📖 Read the manuscript.
🔗 Gather more information on zuco-benchmark.com
💻 Look at our code for creating the baseline results
🏆 Create models or custom feature sets and participate in our challenge at EvalAI
The Zurich Cognitive Language Processing Corpus (ZuCo 2.0) is a dataset combining EEG and eye-tracking recordings from subjects reading natural sentences as a resource for the investigation of the human reading process in adult English native speakers.
The benchmark is a cross-subject classification to distinguish between normal reading and task-specific information searching.
This repository is supposed to give you a starting point to participate in our challenge.
To run the code, follow the steps:
Version: Python 3.7.16
Using newer versions may lead to conflicts with h5py.
Should you encounter any installation difficulties, please don't hesitate to open an issue.
- Install pip
- Create a virtual environment and activate it
- Run
pip install -r requirements.txt
You can also download individual files from the OSF
To download the whole dataset, execute
bash get_data.sh
If you do not want to download the whole dataset, you can download the extracted features for each subject and feature set.
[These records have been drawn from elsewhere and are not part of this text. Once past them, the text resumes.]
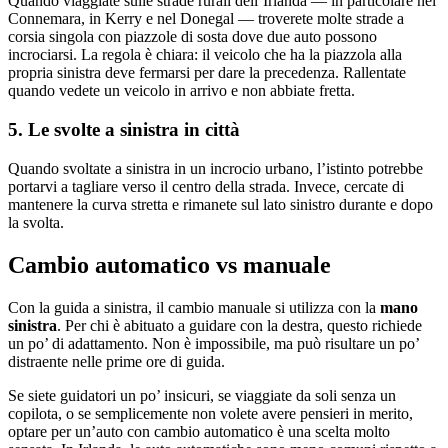
Quando viaggiate sulle strade rurali dell’Irlanda — in particolare nel
Connemara, in Kerry e nel Donegal — troverete molte strade a
corsia singola con piazzole di sosta dove due auto possono
incrociarsi. La regola è chiara: il veicolo che ha la piazzola alla
propria sinistra deve fermarsi per dare la precedenza. Rallentate
quando vedete un veicolo in arrivo e non abbiate fretta.
5. Le svolte a sinistra in città
Quando svoltate a sinistra in un incrocio urbano, l’istinto potrebbe
portarvi a tagliare verso il centro della strada. Invece, cercate di
mantenere la curva stretta e rimanete sul lato sinistro durante e dopo
la svolta.
Cambio automatico vs manuale
Con la guida a sinistra, il cambio manuale si utilizza con la
mano
sinistra
. Per chi è abituato a guidare con la destra, questo richiede
un po’ di adattamento. Non è impossibile, ma può risultare un po’
distraente nelle prime ore di guida.
Se siete guidatori un po’ insicuri, se viaggiate da soli senza un
copilota, o se semplicemente non volete avere pensieri in merito,
optare per un’auto con cambio automatico è una scelta molto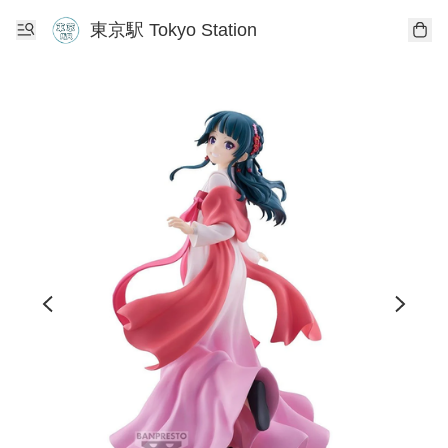
東京駅 Tokyo Station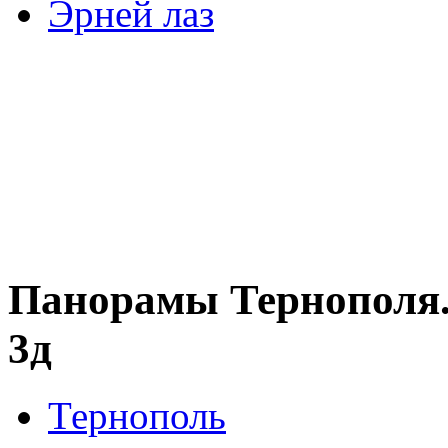
Эрней лаз
Панорамы Тернополя
3д
Тернополь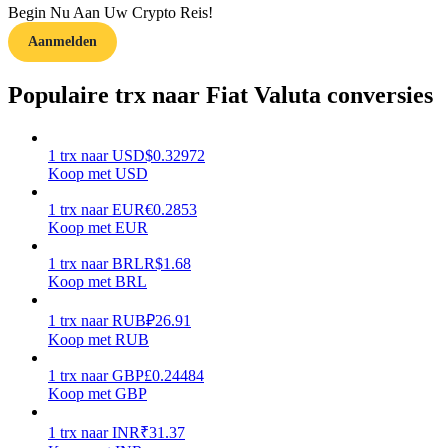
Begin Nu Aan Uw Crypto Reis!
Aanmelden
Gids
Futures-startgids
Populaire trx naar Fiat Valuta conversies
1
trx
naar
USD
$
0.32972
Koop met USD
1
trx
naar
EUR
€
0.2853
Koop met EUR
1
trx
naar
BRL
R$
1.68
Koop met BRL
Handelsstrategieën
Leer hoe u winstgevend kunt blijven
1
trx
naar
RUB
₽
26.91
Koop met RUB
1
trx
naar
GBP
£
0.24484
Koop met GBP
1
trx
naar
INR
₹
31.37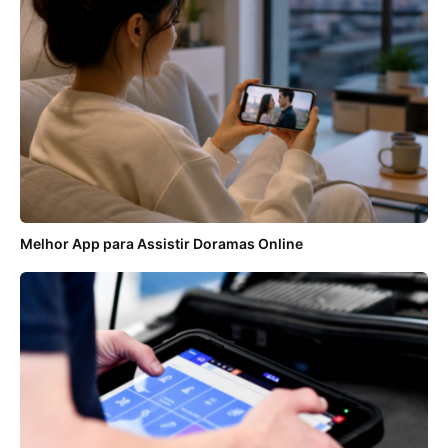
Melhor App para Assistir Doramas Online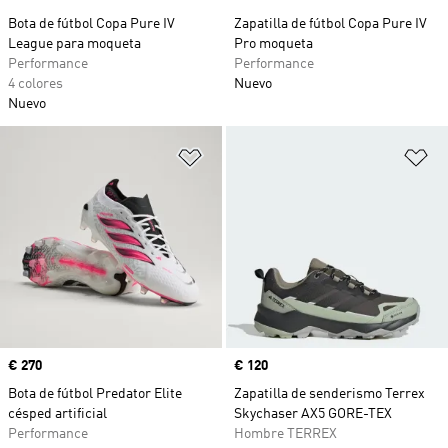
Bota de fútbol Copa Pure IV
Zapatilla de fútbol Copa Pure IV
League para moqueta
Pro moqueta
Performance
Performance
4 colores
Nuevo
Nuevo
Añadir a la lista de deseos
Añ
Precio
€ 270
Precio
€ 120
Bota de fútbol Predator Elite
Zapatilla de senderismo Terrex
césped artificial
Skychaser AX5 GORE-TEX
Performance
Hombre TERREX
To do so, download features.zip, place the file under zuco-benchmark/src/
and unzip it.
cd src
Run the code to produce baseline predictions with the SVM.
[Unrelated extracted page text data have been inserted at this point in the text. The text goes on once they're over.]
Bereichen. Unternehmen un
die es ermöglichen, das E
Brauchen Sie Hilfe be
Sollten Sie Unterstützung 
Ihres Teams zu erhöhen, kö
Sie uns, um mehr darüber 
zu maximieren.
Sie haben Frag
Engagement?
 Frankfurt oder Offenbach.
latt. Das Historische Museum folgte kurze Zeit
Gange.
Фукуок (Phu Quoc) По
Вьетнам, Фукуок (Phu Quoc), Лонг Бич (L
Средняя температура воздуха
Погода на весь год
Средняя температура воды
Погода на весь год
python benchmark_baseline.py
If you downloaded the whole dataset, the script will first extract the selected feature sets from the .mat
files, which will take a while.
You can use the code in benchmark_baseline.py
as a starting point and:
- Try different models.
- Use other feature sets or combinations. See config.py for available feature sets
- Create your own feature combinations. To do that, take a look at the feature-extraction and add your own feature combination there.
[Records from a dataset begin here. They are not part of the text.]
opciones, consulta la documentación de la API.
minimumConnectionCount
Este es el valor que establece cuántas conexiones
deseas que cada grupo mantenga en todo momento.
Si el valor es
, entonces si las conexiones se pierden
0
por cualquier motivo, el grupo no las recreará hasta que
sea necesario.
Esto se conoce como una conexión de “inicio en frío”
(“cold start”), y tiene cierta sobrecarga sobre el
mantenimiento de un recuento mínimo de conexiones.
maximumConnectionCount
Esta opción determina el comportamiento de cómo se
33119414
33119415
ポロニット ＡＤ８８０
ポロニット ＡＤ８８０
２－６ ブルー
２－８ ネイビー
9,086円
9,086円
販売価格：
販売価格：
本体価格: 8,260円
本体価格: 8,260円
To experiment with different models or feature combinations, you can use the validation.py, which tests your configuration using leave-one-out cross-validation on the training data.
If you have create_submission
enabled in the config, benchmark_baseline.py
will automatically create a submission file in the correct format.
For the submission format, check out the example files.
Head to EvalAI, fill in the required information and upload your submission.json.